El libro de Simon Reynolds, publicado en 2011, aborda con precisión la obsesión nostálgica en la cultura contemporánea. En este presente pospandémico, el diagnóstico no parece haber cambiado
Cuando el libro Retromanía (Caja Negra, 2011) comenzó a circular en Argentina, Simon Reynolds no era muy conocido en estas tierras. Solo había publicado un solo libro, Después del rock (Caja Negra, 2010) que había tenido un recorrido muy acotado porque hizo su camino dentro del, por entonces, pequeño mundo de lectores de literatura rockera, el universo de la crítica musical y de quienes disfrutan de pensar la música sin hacer hagiografías o rendirse ante la tentación insoportable de la anécdota. Pero Retromanía, al igual que Después del rock, llegaba de la mano del sí reconocido crítico, compositor y referente cultural Pablo Schanton (incluso en el interior se advertía que era una edición a su cuidado, casi como un sello de calidad) y esto le dio, en principio, un rasgo distintivo.
A medida que Retromanía hacía lo que hacen los buenos libros, encontrar lectores de forma silenciosa y con humildad, empezaba a gestarse un reconocimiento: había una obra que ejecutaba un diagnóstico certero, despiadado y brutal sobre los primeros diez años de cultura en el siglo XXI. Escribe Reynolds: “Vivimos en una era del pop que se ha vuelto loca por lo retro y fanática de la conmemoración, Bandas que vuelven a juntarse y giras de reunión, álbumes tributo y cajas recopilatorias, festivales aniversario y conciertos en vivo de álbumes clásicos: cada año es mejor para consumir música del ayer. ¿Puede ser que el peligro más grande para el futuro de nuestra cultura sea… su pasado?” Esta pregunta caló profundo en el corazón de la época, hace diez años.

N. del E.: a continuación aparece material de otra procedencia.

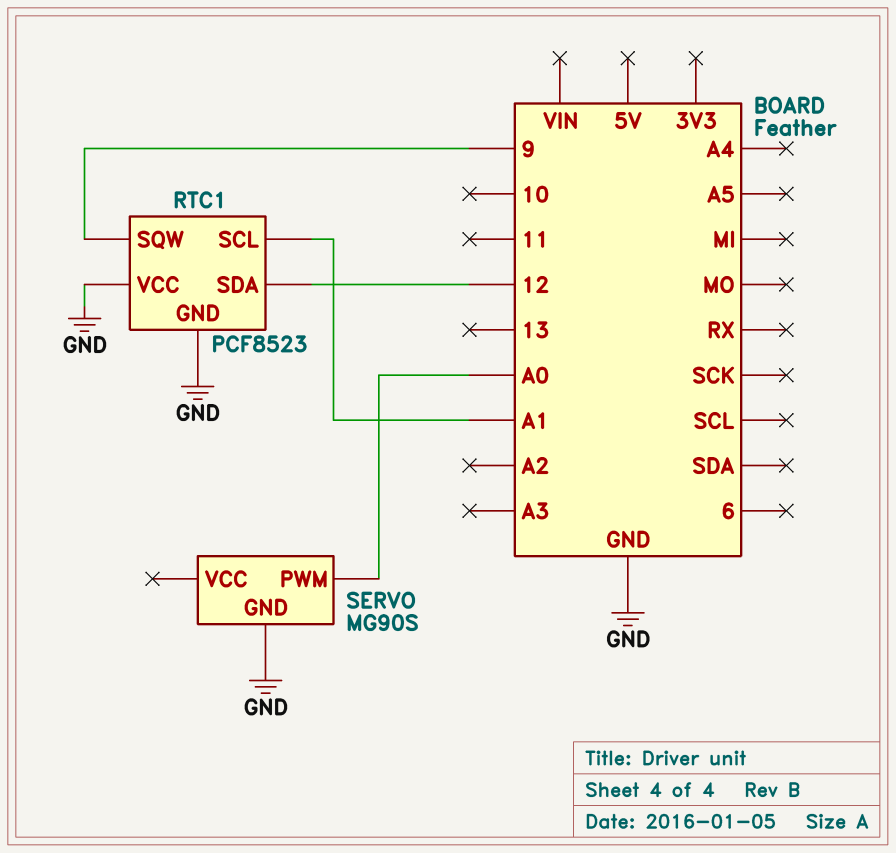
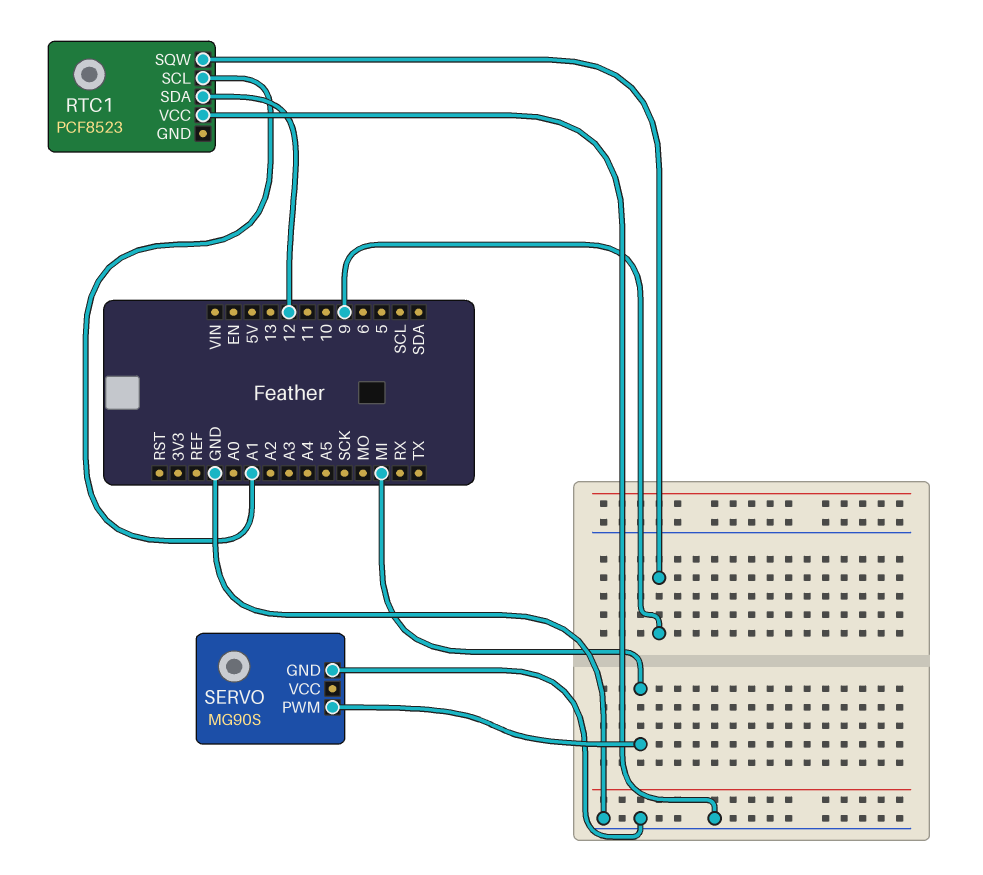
RTC1 pin GND: GND -> none
SERVO pin PWM: A0 -> MI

Y es así como el texto de Reynolds pegó el salto de su propio algoritmo para interactuar en otras zonas de diálogo y puso a circular un concepto, la retromanía, que ayudaba y le servía a cualquier humano a comprender lo que estaba sucediendo por entonces: el ayer se estaba comiendo al presente, lo pasado era un pozo ciego del que costaba muchísimo salir. ¿Y el futuro? ¿No era el futuro el objetivo natural del rock, de la cultura rock? Parecía que ese objetivo se había diluido ante el aterrizaje de un nuevo milenio. Una idea nueva, cuando su pólvora se despliega y prende en la sociedad, es un juguete que todos quieren usar y pronunciar.

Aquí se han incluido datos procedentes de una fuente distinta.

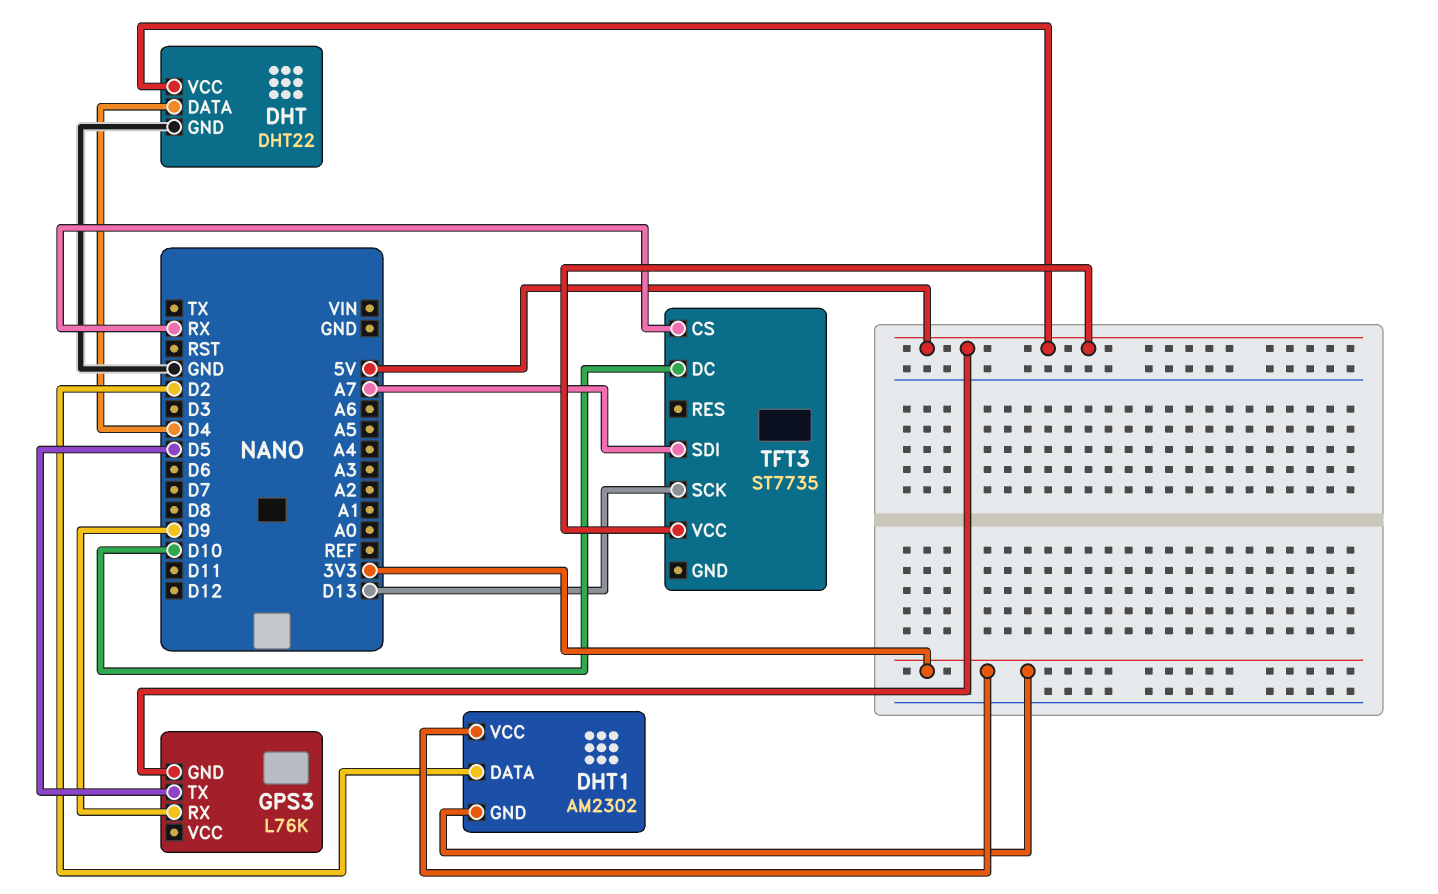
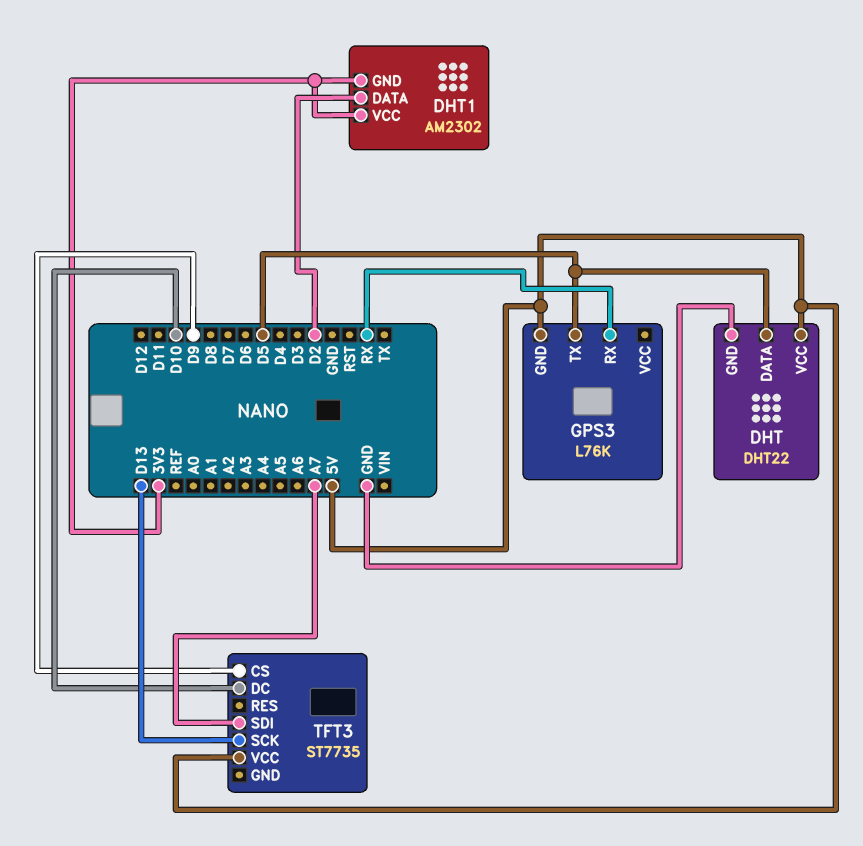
DHT pin DATA: D4 -> D5
GPS3 pin RX: D9 -> RX
TFT3 pin CS: RX -> D9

Y es así como esta idea-revelación salió del gueto rockero para ser una señal de comprensión sobre los tiempos que se vivían (pensar también en el concepto de “sociedad líquida” de Zygmunt Bauman o el “burnout” de Byung-Chul Han, como referencias de conceptos que se insertan en la mente social). Retromanía fue, de esta manera, algo más que un libro: fue objeto de lectura que corrió el cerco de su propio territorio para formar parte de la cultura general. Ahora bien, ¿qué sucede diez años después? ¿Algo mejoró frente a su diagnóstico devastador y apocalíptico? Y otra cosa importante: ¿Qué tan viejo quedó un libro que ambicionó un análisis de época cuando se sabe que esos libros mueren antes de imprimirse porque el tiempo es veloz? Son muchos pensamientos para una sola cosa.